11 days out of touch and off the grid- Part 1
After being in Papua New Guinea for only two days we boarded a Mission Aviation Fellowship (MAF) plane for Dusin located at 5800 ft elevation, deeper in the highlands. The locals can get there on foot but I’m told it’s nearly impossible for a newbie westerner like me to get there except by bush plane.
Dusin was one of the original Nazarene mission stations established in 1955, in the remote highlands of PNG. It now has a grass airstrip that is somewhere in the neighborhood of 1100’ long with an 11 deg. slope. It’s located on the side of a mountain with one end that drops off sharply to the valley below and the other end terminating at a heavily treed peak that comprises the rest of the mountain. To find out more about the history of the place in the old days, you can read the book “The Edge of Nowhere by Daryl A. Schendel”

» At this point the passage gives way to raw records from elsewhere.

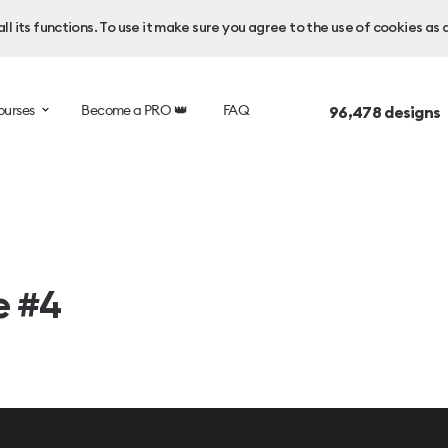
l its functions. To use it make sure you agree to the use of cookies as 
ourses
Become a PRO 👑
FAQ
96,478
designs 
e #4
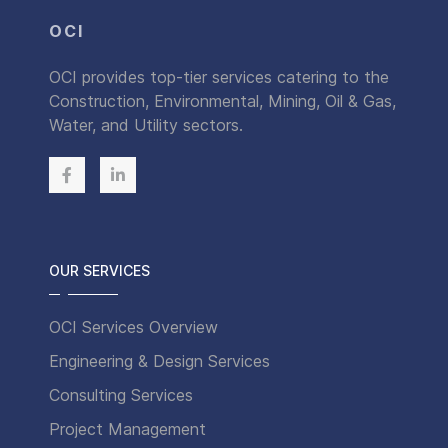
OCI
OCI provides top-tier services catering to the
Construction, Environmental, Mining, Oil & Gas,
Water, and Utility sectors.
OUR SERVICES
OCI Services Overview
Engineering & Design Services
Consulting Services
Project Management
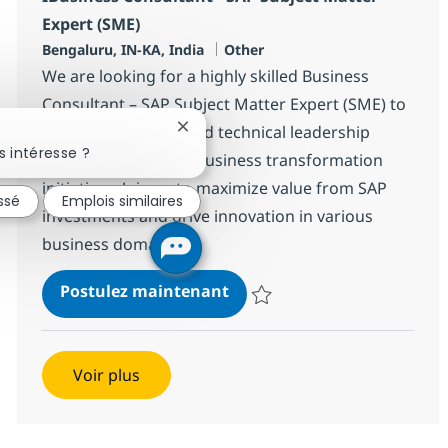
Expert (SME)
Localisation
Catégorie
Bengaluru, IN-KA, India
Other
We are looking for a highly skilled Business
Consultant – SAP Subject Matter Expert (SME) to
provide functional and technical leadership
Fermer la notification du chatbot
 intéresse ?
across SAP-enabled business transformation
initiatives. Join us to maximize value from SAP
essé
Emplois similaires
investments and drive innovation in various
business domains.
IBusiness Consultant - SAP 
Postulez maintenant
Sauvegarder IBusiness Consultan
Voir plus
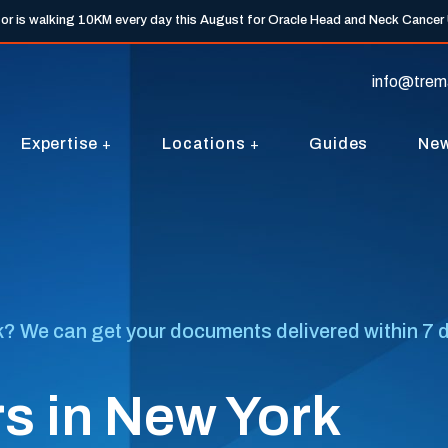
tor is walking 10KM every day this August for Oracle Head and Neck Cancer
info@trem
Expertise
Locations
Guides
Ne
? We can get your documents delivered within 7 day
s in New York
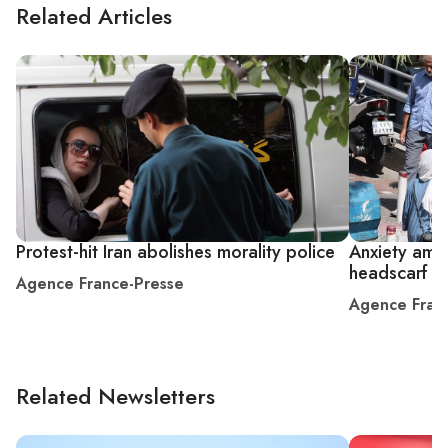
Related Articles
Protest-hit Iran abolishes morality police
Anxiety amo
headscarf d
Agence France-Presse
Agence Fran
Related Newsletters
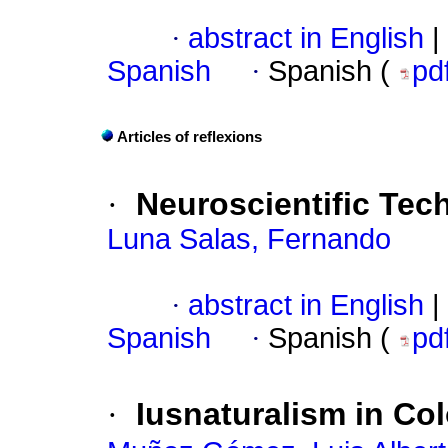
·
abstract in English
|
Spanish
·
Spanish (
pd
Articles of reflexions
·
Neuroscientific Tec
Luna Salas, Fernando
·
abstract in English
|
Spanish
·
Spanish (
pd
·
Iusnaturalism in C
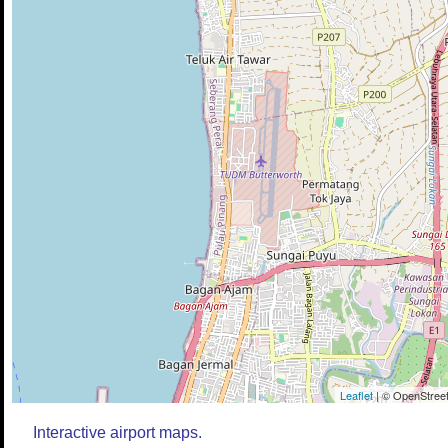
Leaflet
| © OpenStreet
Interactive airport maps.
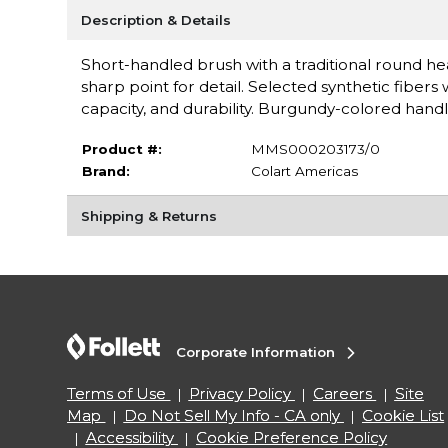
Description & Details
Short-handled brush with a traditional round he
sharp point for detail. Selected synthetic fibers
capacity, and durability. Burgundy-colored hand
Product #:
MMS000203173/0
Brand:
Colart Americas
Shipping & Returns
Corporate Information
Terms of Use
Privacy Policy
Careers
Site
Map
Do Not Sell My Info - CA only
Cookie List
Accessibility
Cookie Preference Policy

Our purpose for coming here was to begin to learn Pidgin and get to know the culture that we are now living in. Except for the pilots that dropped us off, we were the only westerners. Dusin has no roads, no power and no communication with the outside except for the shortwave radio used to report the weather for the bush planes coming in and emergency communication with the mission station at Kudjip. Even so immediate outside help was not an easy option.
The flight from Mt. Hagen only takes about 30 minutes but it takes a healthy national three days of walking and one day in a PMV (the local public transportation) to go from Dusin to Mt. Hagen. They say we have Malo Malo legs (It means soft or mushy, like the runway was) and we wouldn’t make it because there are mountains to climb, rivers to ford and a maze of people speaking one or more of the 800 different languages of Papua New Guinea. I’m glad to say we arrived safe and sound after a bumpier than usual flight. The pilot said that the weather had deteriorated since that morning’s report and we had to do a couple of flybys to find a hole in the clouds. Even so I never saw the runway until we were 30 seconds from landing. I was warned ahead of time that because of the runway’s length and slope, the pilots intentionally stall the plane right before setting down. He told me when you hear the stall alarm, you know you’re doing it right.
We have a comfortable house to stay in that used to be the home of Verne Ward and his family for eight years. We packed in the food we would need and water came to us courtesy of the almost daily rain showers that filled the tank on the side of the house. “Running” water was provided by the hand pump mounted outside. It’s very nice by local standards but compared to back home, it is best described as “rustic”.